I suppose I can identify with den building critters because of their insatiable urge to sleep, eat, build, and socialize within the confines of a studio-type environment. Years ago as a young rod maker I slept in an apartment filled with all kinds of strange contraptions, odors, and sounds. My friends and family understood that I probably would never change and that a conventional household was very far off if not completely out of the picture. Blowing circuits, and waking up neighbors in the middle of the night was a given. The chirping and whining of boring bars and router bits was getting me in trouble. Odors of oven baked bamboo and varnish made for a suspicious existence in a small tenant house.
Needless to say I did not get married until I was 42. Dating was hit and miss to say the least, actually more misses than hits. I was deemed undateable by most of my friends. Having two lathes, a cane oven that looks like an ICBM, and rolling tool carts in the middle of your living room is not really a conventional decor motif. It does not shout stability and basic social norms, actually this visualization falls just short of the beginning few minutes of Silence of the Lambs. Dates went flying out the door, and cab drivers may as well have regularly showed up at my house shortly after dinner, because they did. I pretty much slept on top of my equipment, and unfortunately it took a toll on my health and possibilities of having a relationship of any kind. I should have issued organic vapor respirators at the door but I knew that pancake makeup, lipstick, and perfume would somehow end up infiltrating my rod finishing tubes. I finally decided that my home was deemed a date free zone, and it remained that way for quite some time. I soon mastered the fine art of dissuasion “lets go to your place, mine is being fumigated” or “my sister with terets is staying for the weekend and the expletives are flying”
Years passed and I fell into a troll-like existence, I was passionate but becoming a little insane. I had a reputation at the local coffee shop for showing up a little dazed and confused, and murmuring things under my breath about new two part emollients and stabilizing agents. My card playing friends nicknamed me “Chemical Joey” (my middle name is Joseph). The day of the 911 tragedy I was going to leave to Camden Maine for a new chapter of my life. My move came to a huge screeching halt the day of this disaster. It was definitely a stop sign. I got a phone call from a pretty young lady a few days later that I had dated for a short period time who lived in Manhattan. We talked briefly and caught up for a few minutes. Soon thereafter I hurt my shoulder very badly in an accident.

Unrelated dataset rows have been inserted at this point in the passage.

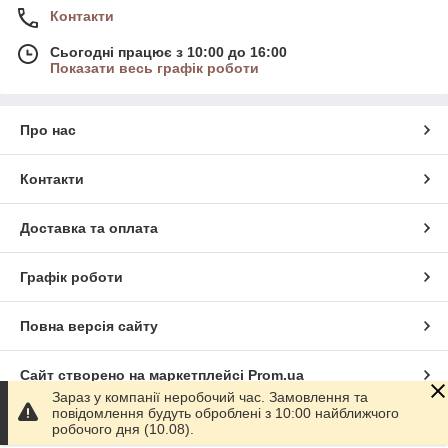
Контакти
Сьогодні працює з 10:00 до 16:00
Показати весь графік роботи
Про нас
Контакти
Доставка та оплата
Графік роботи
Повна версія сайту
Сайт створено на маркетплейсі
Prom.ua
Зараз у компанії неробочий час. Замовлення та
повідомлення будуть оброблені з 10:00 найближчого
Політика конфіденційності
робочого дня (10.08).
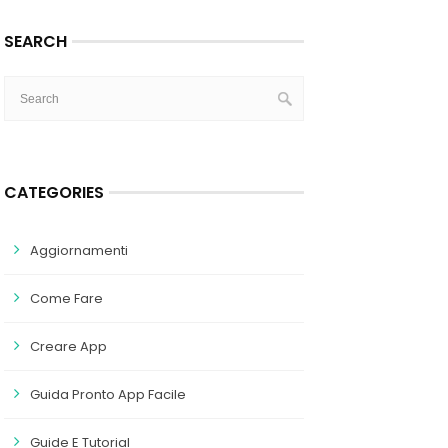
SEARCH
CATEGORIES
Aggiornamenti
Come Fare
Creare App
Guida Pronto App Facile
Guide E Tutorial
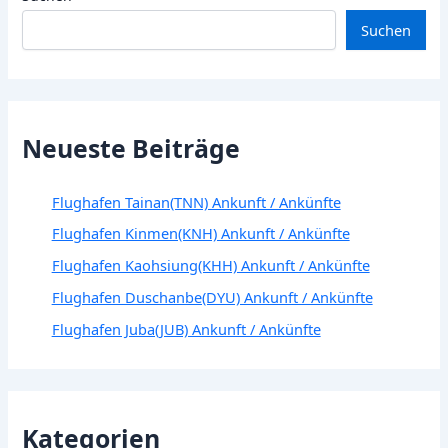
Suchen
Neueste Beiträge
Flughafen Tainan(TNN) Ankunft / Ankünfte
Flughafen Kinmen(KNH) Ankunft / Ankünfte
Flughafen Kaohsiung(KHH) Ankunft / Ankünfte
Flughafen Duschanbe(DYU) Ankunft / Ankünfte
Flughafen Juba(JUB) Ankunft / Ankünfte
Kategorien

I awoke in the hospital throwing up into a plastic tray and there was the girl from Manhattan sitting there right next to me! I was confused and a bit surprised. Once again I was not exactly casting a great light for a next date as I was repeatedly dry heaving into a pink tray. The combination of percocet and her face was a bit surreal.
Jenny was a graduate from Pratt Institute in Queens where she studied industrial design and it was there where she eventually got her masters degree. She was very use to the studio environment lifestyle and shop-like mentality. My apartment and lifestyle was more of a curious draw than a turnoff for her. It echoed familiar sounds and smells of her days at Pratt. We both loved the habits and ritual of doing and making.
After being married for a while Jenny and I still laugh about my old place, and honestly nothing really has changed at all. She practices her craft along side of me and we engage in conversations about conducive workspaces and how to fuse the living environment into a creative work space. Now I am fortunate to have an entire structure dedicated to rod making. There is no “normal” way to live in a space, you just need to feel creative freedom in the space you occupy daily.